§ **TASK ITEM**: Scan the listing below for the word "Uvoľňovanie" and copy every line that has it.

§ **MATERIALS PROVIDED**:
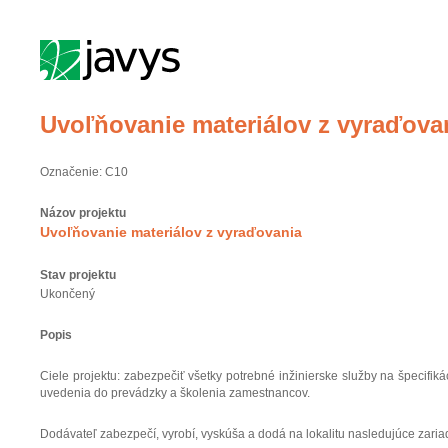
Uvoľňovanie materiálov z vyraďova
Označenie: C10
Názov projektu
Uvoľňovanie materiálov z vyraďovania
Stav projektu
Ukončený
Popis
Ciele projektu: zabezpečiť všetky potrebné inžinierske služby na špecifi
uvedenia do prevádzky a školenia zamestnancov.
Dodávateľ zabezpečí, vyrobí, vyskúša a dodá na lokalitu nasledujúce zaria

§ **COMPLETED TASK**:
Uvoľňovanie materiálov z vyraďova
Uvoľňovanie materiálov z vyraďovania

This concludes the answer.